Le jeune combattant fixa le vétéran ; son sang ne fit qu’un tour.
« Si tu étais aussi pressé de te battre que moi, rétorqua-t-il, tu donnerais le signal du départ au lieu de bavarder alors que nos alliés luttent pour sauver leur vie ! »
Griffe de Tigre posa sur lui un regard hargneux, rejeta la tête en arrière et hurla vers le ciel avant de repartir à toute allure. La troupe traversa la clairière des Quatre Chênes et remonta la pente abrupte qui menait au plateau. Les guerriers bondirent de pierre en pierre ; un tapis de neige étouffait le bruit de leur course.
Au sommet, Cœur de Feu se retrouva cinglé par un vent furieux qui lui gelait les oreilles. La lande semblait plus stérile que jamais avec ses maigres ajoncs recouverts d’une couche de neige. Le lieutenant dut crier pour se faire entendre :
« Cœur de Feu ! Tu connais le chemin du camp du Vent ! Prends la tête ! »
Le vétéran ralentit l’allure afin de le laisser passer devant. Le chat roux se demanda si Griffe de Tigre se méfiait de Moustache au point de refuser d’en faire leur guide. Dérouté, il lança un regard désespéré à Plume Grise, mais son ami rentrait la tête dans les épaules, son épaisse fourrure ébouriffée par les bourrasques. Le matou cendré ne lui serait pas d’un grand secours. Comment s’orienter ? Cœur de Feu leva les yeux vers le ciel et réclama l’aide du Clan des Étoiles.

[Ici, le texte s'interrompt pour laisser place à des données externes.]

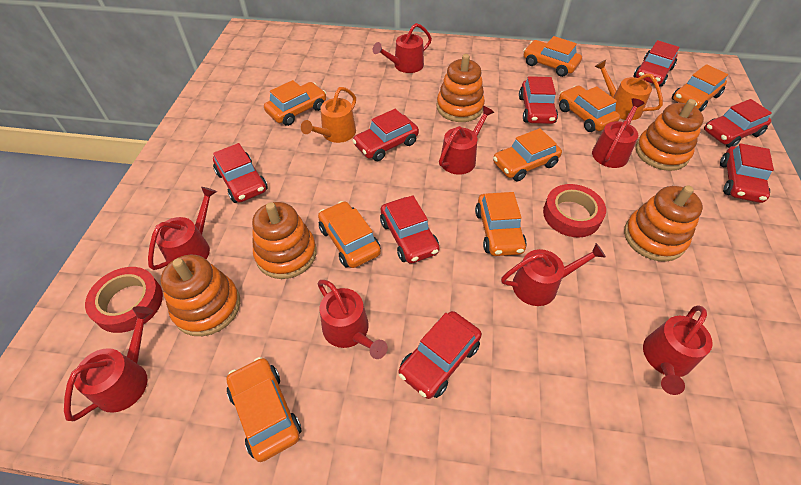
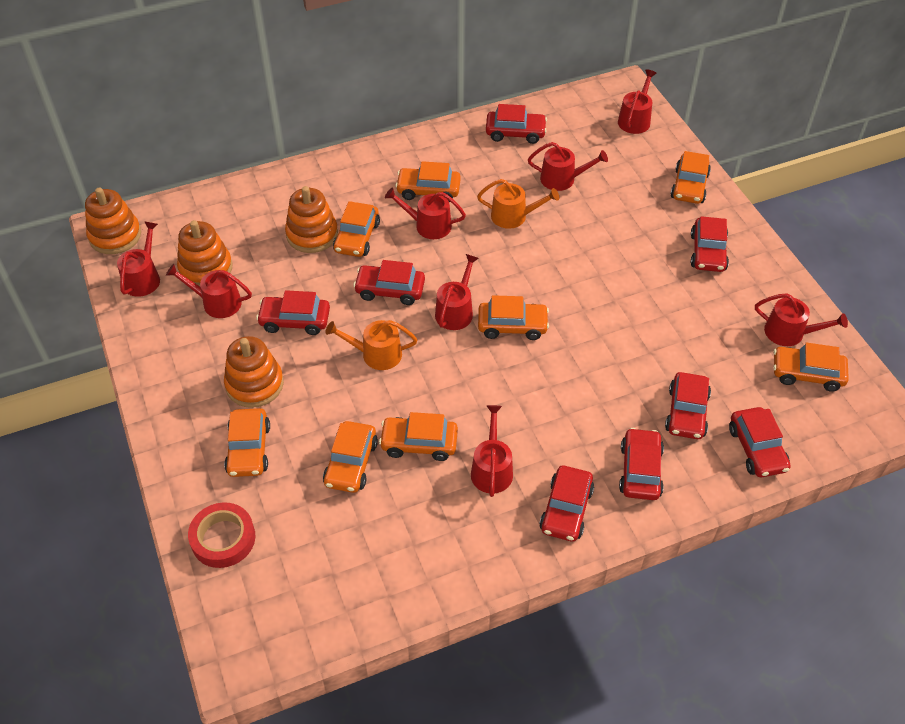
orange stacking toy: [160,255,240,336] [252,202,317,279] [437,54,485,122] [624,185,703,262] [636,99,704,171] = 5 -> [85,188,141,254] [177,220,232,286] [224,336,284,408] [285,186,338,253] = 4
red tape: [85,267,163,333] [543,184,606,238] = 2 -> [188,503,255,568] = 1

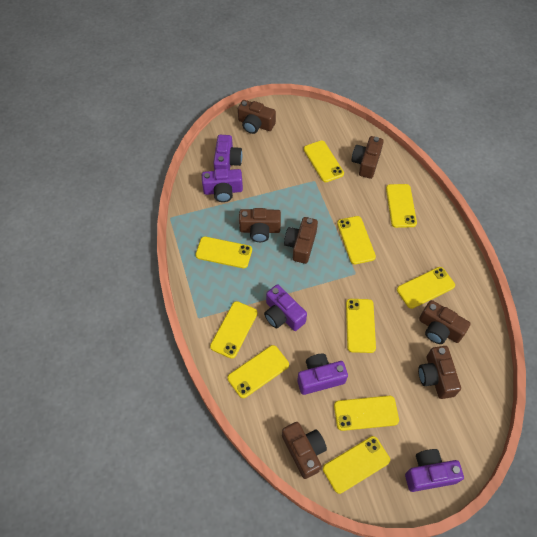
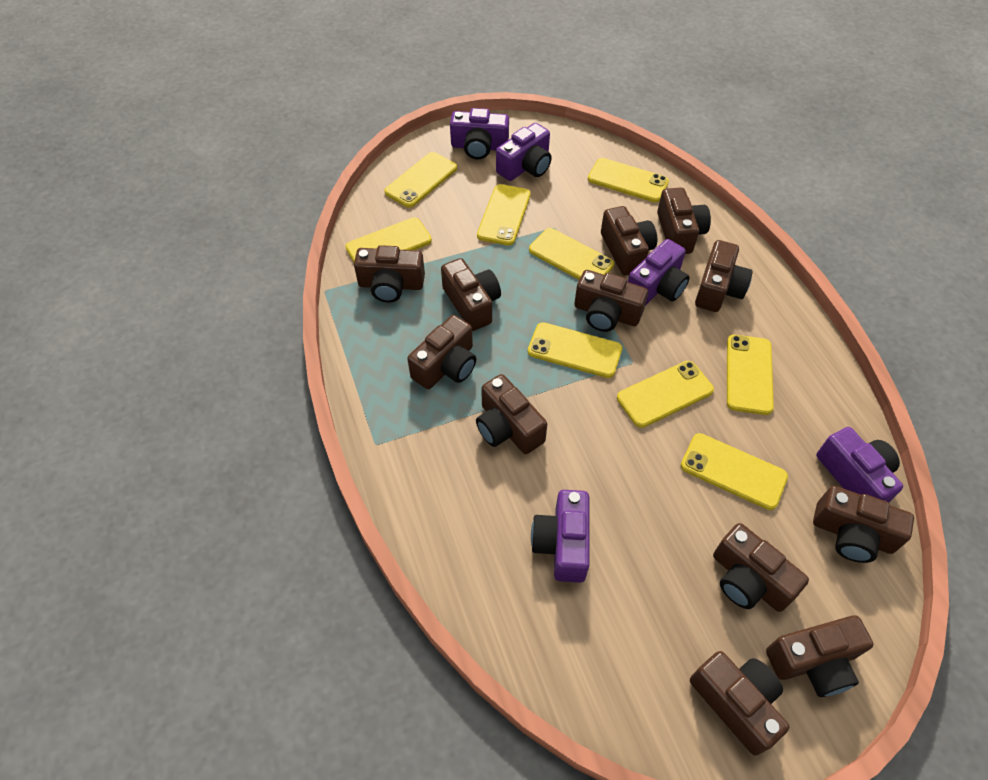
brown camera: [238,100,276,134] [239,208,281,242] [282,422,327,479] [284,217,318,264] [351,136,384,179] [418,346,461,399] [419,300,471,344] = 7 -> [354,245,425,303] [407,315,476,389] [441,258,501,331] [476,374,547,454] [574,270,648,332] [601,206,657,275] [657,188,711,254] [690,651,789,756] [695,240,753,312] [713,523,809,612] [766,615,873,697] [813,486,914,563] = 12
yellow phone: [195,236,252,268] [210,301,258,359] [227,345,289,398] [304,140,344,182] [323,436,390,494] [334,396,399,431] [337,216,376,264] [346,299,376,353] [386,184,417,228] [397,267,455,309] = 10 -> [346,217,432,262] [384,152,457,208] [477,184,531,246] [528,322,622,378] [529,228,614,280] [588,158,669,202] [617,361,714,428] [681,433,788,510] [727,335,774,415] = 9

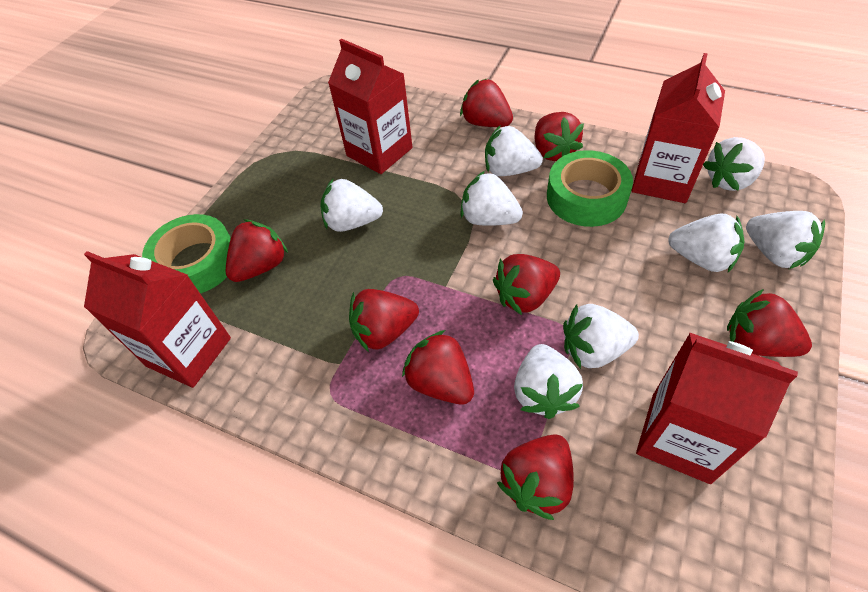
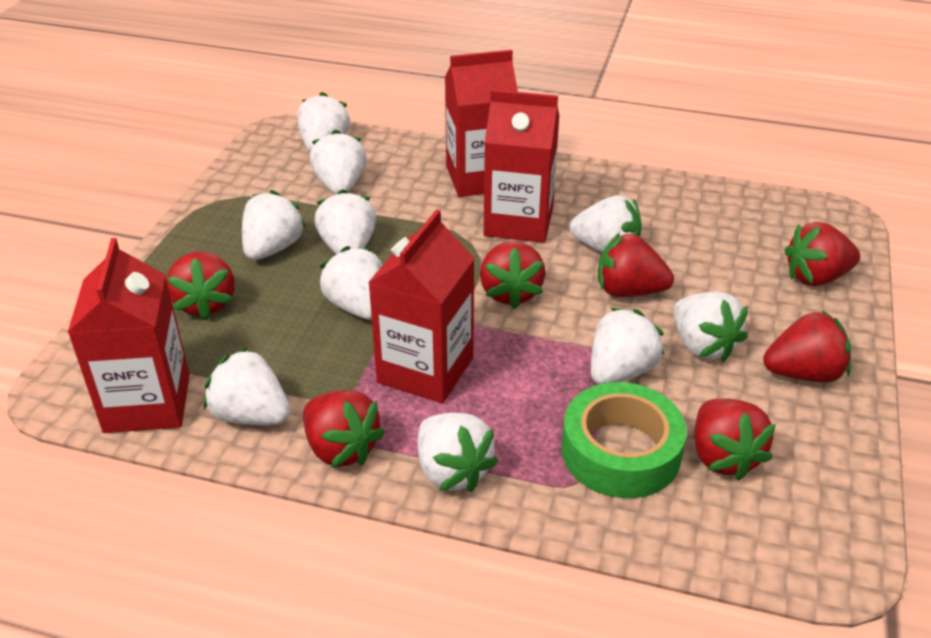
green tape: [142,214,231,293] [547,150,633,227] = 2 -> [561,382,687,498] = 1
red strawberry: [226,219,288,282] [349,289,419,352] [402,330,474,405] [460,79,513,127] [493,254,560,315] [497,434,574,520] [535,112,584,161] [727,289,812,357] = 8 -> [166,252,235,320] [303,390,385,467] [480,241,546,309] [598,233,674,297] [694,399,776,480] [763,310,851,382] [784,222,860,286] = 7
white strawberry: [320,179,383,232] [460,171,523,226] [485,126,543,176] [514,344,583,419] [563,304,639,369] [668,213,745,272] [703,137,765,191] [746,211,825,269] = 8 -> [204,348,290,425] [242,190,306,260] [297,92,351,152] [310,130,366,194] [314,189,376,254] [319,246,382,320] [418,413,499,492] [569,195,642,253] [591,308,664,384] [673,292,748,362] = 10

Il fut surpris de s’apercevoir qu’il reconnaissait les lieux malgré la neige. Là, le vieux terrier de blaireau et, plus loin, le rocher où Plume Grise était monté observer les alentours. Il suivit les mêmes sentiers que la fois précédente et finit par atteindre la cuvette où se nichait le camp du Vent.
Il s’arrêta au bord du creux.
« C’est en bas ! » clama-t-il.
L’espace d’un instant, le vent se calma. Du grand trou, on entendit alors monter des bruits de bataille – les cris et les vociférations d’une multitude de chats luttant au corps à corps.